[Opening SUPPLIED RECORDS section]

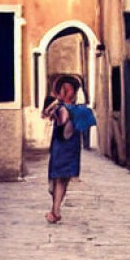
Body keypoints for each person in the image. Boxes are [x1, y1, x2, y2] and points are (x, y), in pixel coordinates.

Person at [41, 76, 95, 223]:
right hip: (62, 145)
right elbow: (46, 115)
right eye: (64, 90)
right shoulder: (62, 107)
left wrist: (59, 105)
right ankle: (55, 210)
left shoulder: (72, 109)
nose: (67, 92)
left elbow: (63, 120)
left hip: (66, 147)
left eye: (68, 90)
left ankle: (55, 211)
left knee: (60, 179)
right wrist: (56, 103)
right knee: (59, 180)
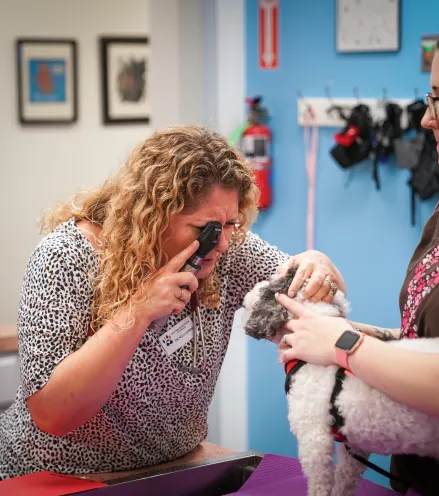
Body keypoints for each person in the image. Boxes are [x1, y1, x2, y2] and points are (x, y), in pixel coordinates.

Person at [0, 125, 345, 479]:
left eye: (232, 224)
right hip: (58, 475)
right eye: (206, 229)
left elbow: (303, 290)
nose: (223, 243)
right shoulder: (66, 258)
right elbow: (51, 413)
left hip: (170, 471)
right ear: (151, 216)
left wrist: (315, 264)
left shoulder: (222, 251)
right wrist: (138, 311)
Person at [276, 8, 439, 496]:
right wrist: (344, 330)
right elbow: (435, 340)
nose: (425, 117)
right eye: (426, 98)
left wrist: (345, 346)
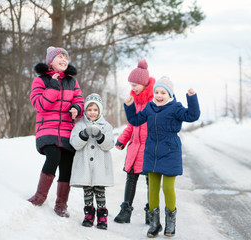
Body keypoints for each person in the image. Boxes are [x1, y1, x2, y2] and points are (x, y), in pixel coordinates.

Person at [123, 76, 200, 238]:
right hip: (151, 153)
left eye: (163, 92)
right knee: (153, 189)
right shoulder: (150, 108)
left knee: (167, 188)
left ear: (169, 94)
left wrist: (192, 98)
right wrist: (129, 106)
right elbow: (135, 120)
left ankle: (170, 223)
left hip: (170, 152)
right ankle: (154, 223)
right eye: (156, 91)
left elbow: (192, 116)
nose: (159, 95)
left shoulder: (175, 108)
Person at [28, 46, 84, 218]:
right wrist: (53, 85)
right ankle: (40, 196)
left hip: (67, 129)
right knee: (54, 157)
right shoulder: (40, 80)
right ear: (50, 61)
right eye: (60, 56)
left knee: (67, 164)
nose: (64, 60)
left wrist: (76, 108)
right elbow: (40, 105)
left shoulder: (72, 82)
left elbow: (80, 101)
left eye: (66, 57)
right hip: (47, 128)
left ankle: (61, 205)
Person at [114, 59, 155, 224]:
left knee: (150, 181)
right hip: (135, 148)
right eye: (131, 85)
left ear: (144, 83)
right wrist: (122, 140)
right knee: (131, 178)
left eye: (135, 85)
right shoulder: (135, 102)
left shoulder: (153, 102)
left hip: (150, 149)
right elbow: (132, 125)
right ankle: (126, 210)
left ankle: (151, 211)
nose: (133, 88)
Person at [69, 93, 115, 230]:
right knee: (87, 189)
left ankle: (102, 216)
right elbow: (75, 144)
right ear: (85, 111)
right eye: (89, 109)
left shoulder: (106, 126)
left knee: (99, 189)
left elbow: (110, 144)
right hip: (85, 165)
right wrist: (83, 134)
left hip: (100, 165)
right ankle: (89, 215)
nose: (92, 112)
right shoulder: (79, 125)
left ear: (99, 110)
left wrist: (100, 136)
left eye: (95, 110)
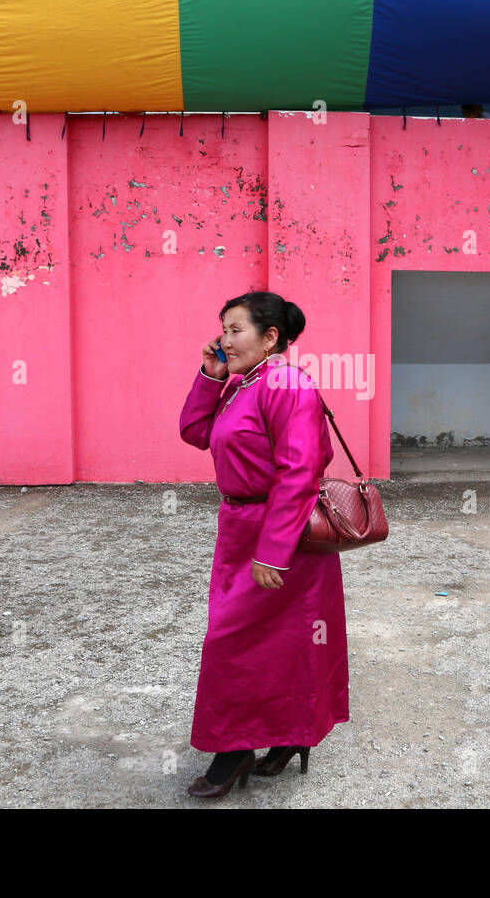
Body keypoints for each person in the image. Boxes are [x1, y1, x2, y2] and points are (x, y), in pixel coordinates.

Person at [178, 291, 350, 798]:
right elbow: (195, 432)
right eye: (223, 330)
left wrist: (273, 550)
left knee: (234, 641)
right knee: (277, 642)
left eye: (236, 331)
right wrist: (211, 374)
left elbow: (299, 473)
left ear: (270, 337)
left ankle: (234, 749)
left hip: (281, 532)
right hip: (241, 526)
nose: (225, 340)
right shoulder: (241, 383)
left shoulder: (286, 384)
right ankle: (289, 734)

[Closing SUPPLIED RECORDS section]

Write out every line of the data that holds the word "ankle".

TASK RESULT:
right ankle: (55, 210)
left ankle: (55, 211)
left ankle: (170, 223)
right ankle: (154, 223)
right ankle: (40, 196)
left ankle: (61, 205)
right ankle: (126, 210)
left ankle: (151, 211)
left ankle: (102, 216)
right ankle: (89, 215)
left ankle: (234, 749)
right ankle: (289, 734)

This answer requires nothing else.